The BWI Bike Trail is an 11-mile loop around BWI Airport, mainly on a smooth asphalt surface with brief segments on streets with traffic. A spur of the trail by I-97 connects with the Baltimore & Annapolis trail.
The route of the BWI Bike Trail is mostly level, with a couple of bridges and one challenging looping hill approaching Andover Park on the north. The Amtrak station has a drinking fountain, bathroom, and vending machines. Bathrooms are available at Andover Park and the Dixon Aircraft Observation Area on Dorsey Road on the southern end of the loop.
You can park and begin the loop at several spots. Parking lots are available at the Amtrak station, Andover Park, and the Dixon Aircraft Observation Area.

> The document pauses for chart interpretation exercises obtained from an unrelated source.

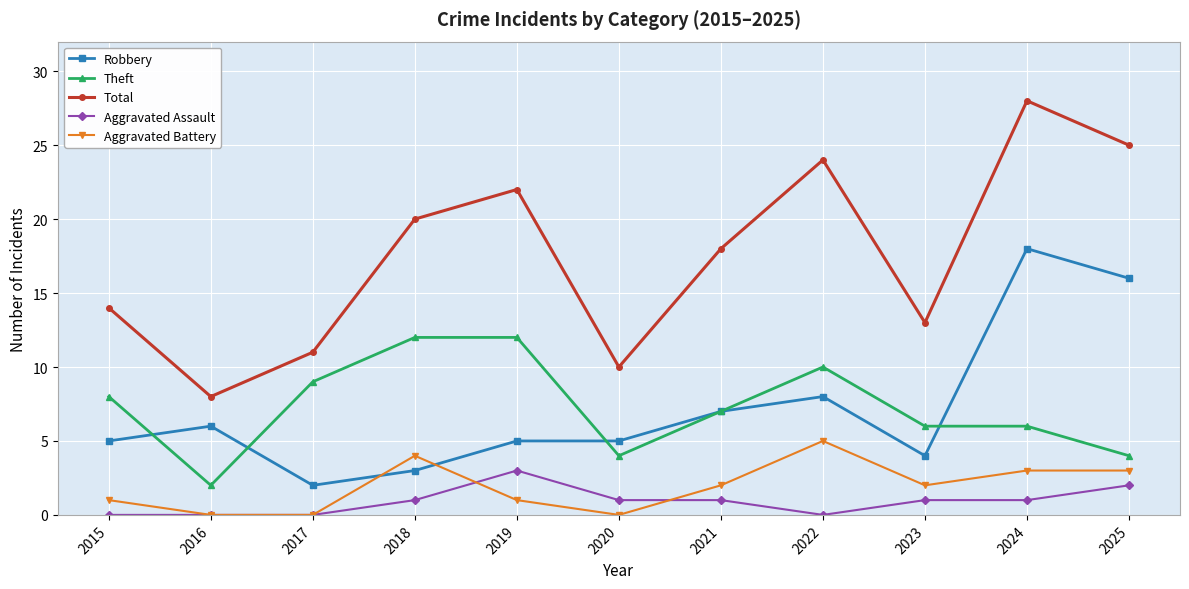

The value of Robbery at 2016 is 6. True or false?

True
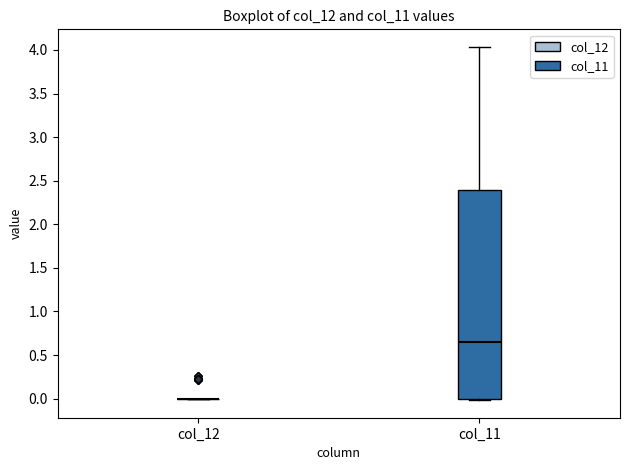

Comparing the boxes themselves (not the whiskers), which one is the tallest?

col_11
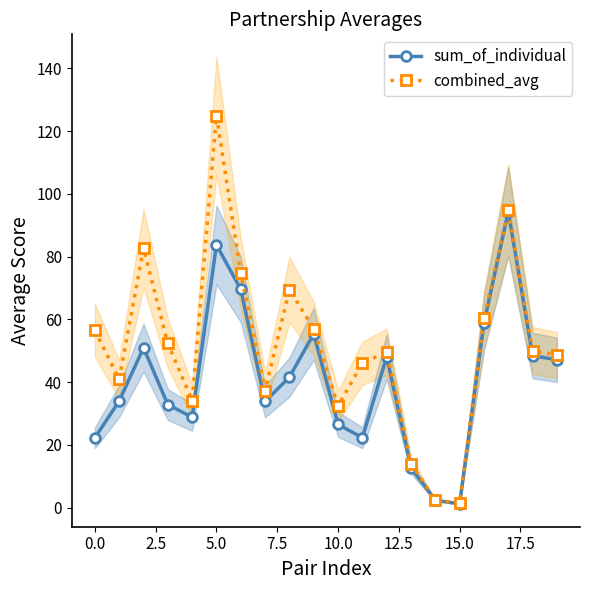

Which series has the largest total across all categories?

combined_avg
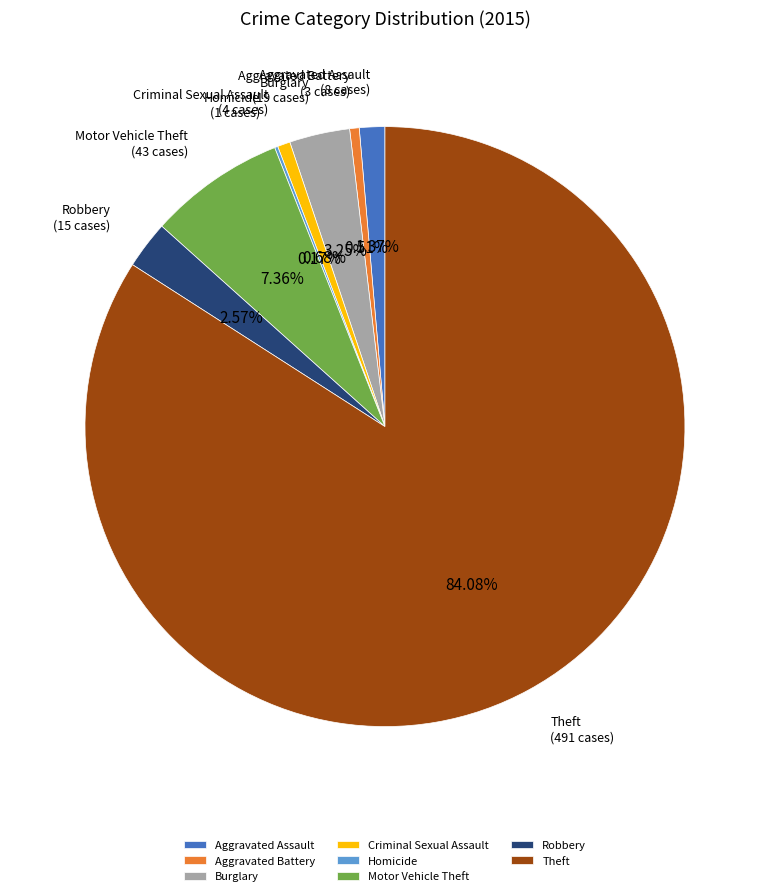

Which category accounts for the majority?

Theft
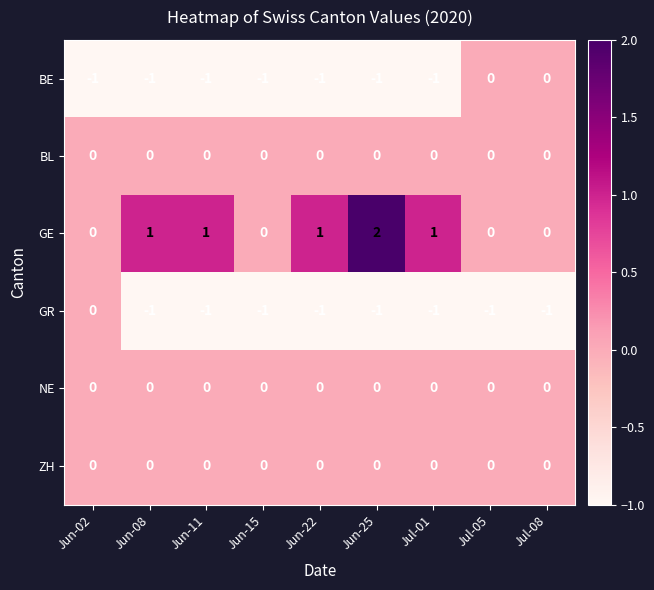

What is the greatest value displayed?

2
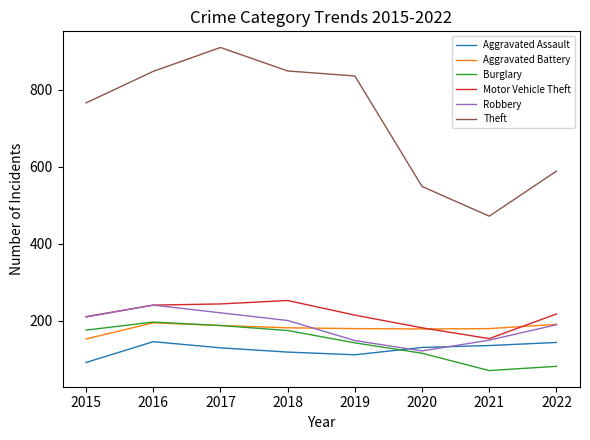

What is the maximum value for Motor Vehicle Theft?

253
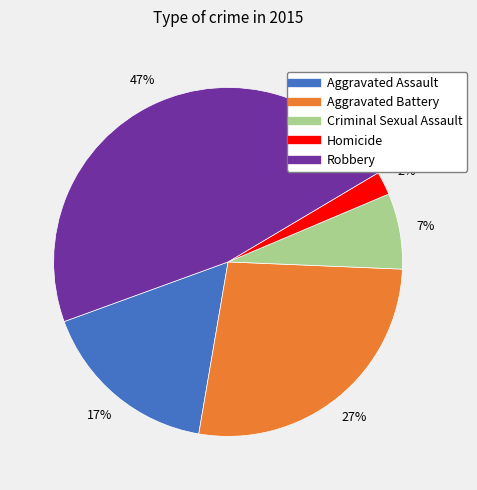

What is the ratio of the value at Aggravated Assault to the value at Aggravated Battery?

0.6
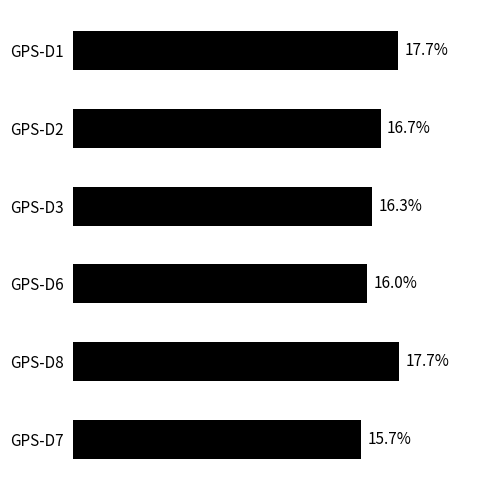

Between GPS-D7 and GPS-D1, which is larger?

GPS-D1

Baltimore and Annapolis Trail
The B&A Trail is mostly level and flat, running15.5 miles along a passenger/freight line from Dorsey Road near BWI airport to the Annapolis waterfront. At the northern end of the B&A Trail, a short spur connects with the BWI Bike Trail. The southern portion of the trail travels through suburban neighborhoods; Glen Burnie, Pasadena, Millersville, Severna Park, and Arnold, ending near the Cromwell Light Rail Station. The trail passes near Marley Station Mall and has a ranger’s station.
Gwynns Falls Trail
A meandering 15-mile trail through West Baltimore communities. The Gwynns Falls Trail begins at the Park-N-Ride near I-70 and the Beltway and courses through historic Franklintown, Leakin Park and 30 other neighborhoods to Cherry Hill Park on the Middle Branch of the Patapsco.
Northern Central Railroad Trail
The NCR Trail begins in the Hunt Valley area and runs 20 miles to the MD state line, and another 20 or so miles to York, PA. The southern portion of the NCR Trail is relatively flat, through wooded terrain and rural expanses. As you travel North through Baltimore County along the Gunpowder Falls, the hills become increasingly challenging. On the PA side, there are convenient amenities as the route courses through developed areas.
Number Nine Trolley Line
A paved trail on the old Number Nine trolley line, running about 1.5 mile from the end of Edmonson Avenue through Oella to the Patapsco River at the doorstep of Ellicott City.
The Number Nine trail runs through wooded greenway along the Cooper Branch, and includes a wooden boardwalk and a rustic suspension bridge. The trail is popular with bicyclists and people with dogs and/or children. The trail courses downhill from Catonsville to Ellicott City. Riding from west to east is continuously uphill. Parking is available in a lot at the Ellicott City end or along Edmonson Avenue at the eastern end.